[Work required]:
Transcribe every entry verbatim; omit pictures.

[Records for the task]:
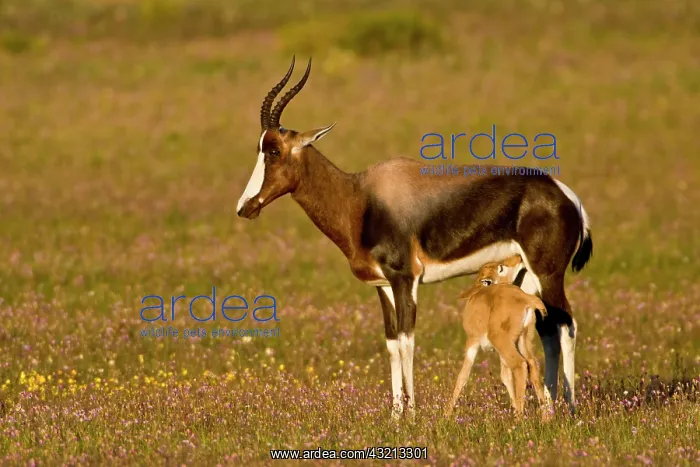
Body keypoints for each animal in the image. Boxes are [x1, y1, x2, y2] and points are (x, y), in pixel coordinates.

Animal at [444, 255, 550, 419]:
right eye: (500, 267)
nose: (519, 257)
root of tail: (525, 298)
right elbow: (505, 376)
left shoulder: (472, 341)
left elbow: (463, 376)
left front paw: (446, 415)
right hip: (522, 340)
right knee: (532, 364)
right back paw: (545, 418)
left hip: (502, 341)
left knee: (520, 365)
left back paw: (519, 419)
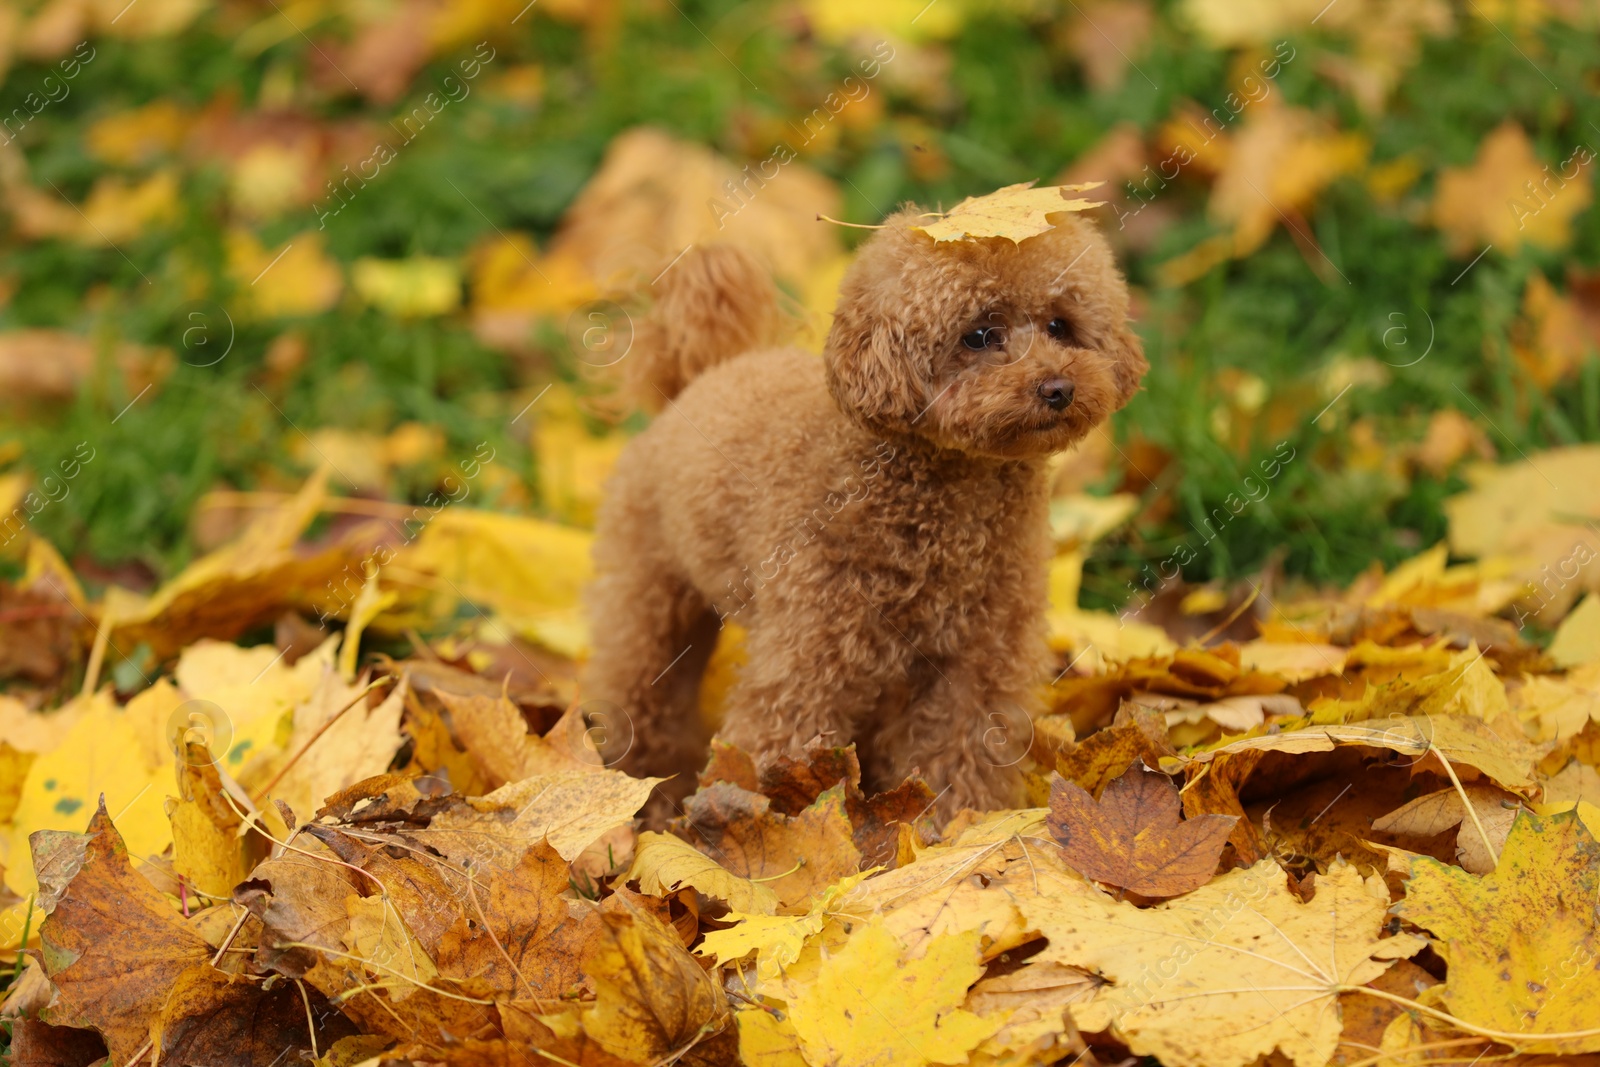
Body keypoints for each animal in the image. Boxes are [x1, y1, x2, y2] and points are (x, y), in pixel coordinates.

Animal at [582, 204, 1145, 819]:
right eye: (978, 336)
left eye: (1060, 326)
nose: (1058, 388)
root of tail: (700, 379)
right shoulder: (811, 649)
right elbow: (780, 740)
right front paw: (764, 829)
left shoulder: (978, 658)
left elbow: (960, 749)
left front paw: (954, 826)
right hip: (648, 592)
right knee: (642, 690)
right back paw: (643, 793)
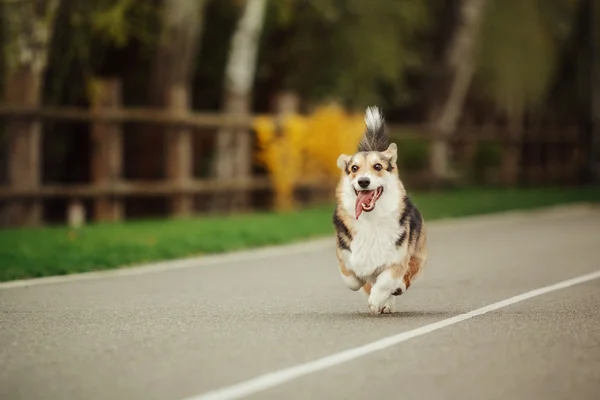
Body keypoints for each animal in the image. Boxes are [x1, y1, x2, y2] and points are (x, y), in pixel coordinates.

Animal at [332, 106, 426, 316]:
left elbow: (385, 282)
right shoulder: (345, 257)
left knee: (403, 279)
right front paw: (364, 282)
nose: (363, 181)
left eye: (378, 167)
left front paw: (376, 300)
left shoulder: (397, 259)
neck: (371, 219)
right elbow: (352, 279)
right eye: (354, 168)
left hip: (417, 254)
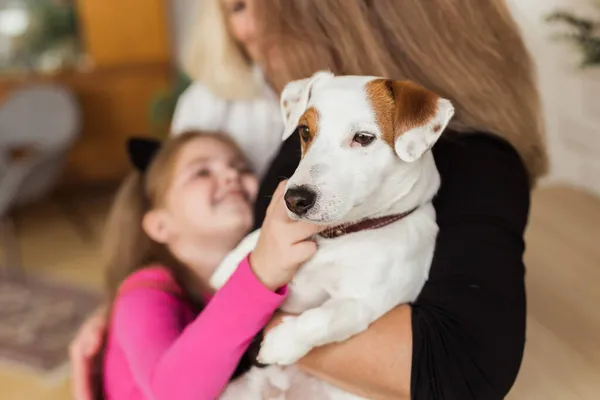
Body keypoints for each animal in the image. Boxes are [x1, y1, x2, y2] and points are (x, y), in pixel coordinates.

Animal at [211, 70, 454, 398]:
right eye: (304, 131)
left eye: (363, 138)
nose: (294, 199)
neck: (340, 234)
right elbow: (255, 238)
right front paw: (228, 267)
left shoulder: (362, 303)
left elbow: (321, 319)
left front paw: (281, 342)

[Solution to the problem]:
Body keypoints for each animal in the image. Boxes are [x1, y1, x2, y2] and points are (x, y), in pixel coordinates.

Animal at [444, 255, 550, 419]:
right eye: (500, 267)
nose: (519, 257)
root of tail: (525, 298)
right elbow: (505, 376)
left shoulder: (472, 341)
left elbow: (463, 376)
left front paw: (446, 415)
right hip: (522, 340)
right knee: (532, 364)
right back paw: (545, 418)
left hip: (502, 341)
left knee: (520, 365)
left back paw: (519, 419)
Body keypoints for each animal in the image. Boxes are [x1, y1, x2, y2] and points are (x, y), in pixel coordinates.

Animal at [582, 204, 1145, 819]:
right eye: (978, 336)
left eye: (1060, 326)
nose: (1058, 388)
root of tail: (700, 379)
right shoulder: (811, 649)
right elbow: (780, 740)
right front paw: (764, 829)
left shoulder: (978, 658)
left elbow: (960, 749)
left front paw: (954, 826)
right hip: (648, 592)
right knee: (642, 690)
right back paw: (643, 793)
Body keypoints for each animal in the image. Boxes are [x1, y1, x2, y2] and points are (x, y), in pixel coordinates.

Animal at [332, 106, 426, 316]:
left elbow: (385, 282)
right shoulder: (345, 257)
left knee: (403, 279)
right front paw: (364, 282)
nose: (363, 181)
left eye: (378, 167)
left front paw: (376, 300)
left shoulder: (397, 259)
neck: (371, 219)
right elbow: (352, 279)
right eye: (354, 168)
left hip: (417, 254)
Body keypoints for each animal in the image. Boxes are [x1, y1, x2, y2] and points are (x, y), in pixel coordinates.

Animal at [211, 70, 454, 398]:
right eye: (304, 131)
left eye: (363, 138)
nose: (294, 199)
neck: (340, 234)
right elbow: (255, 238)
right front paw: (228, 267)
left shoulder: (362, 303)
left elbow: (321, 319)
left front paw: (281, 342)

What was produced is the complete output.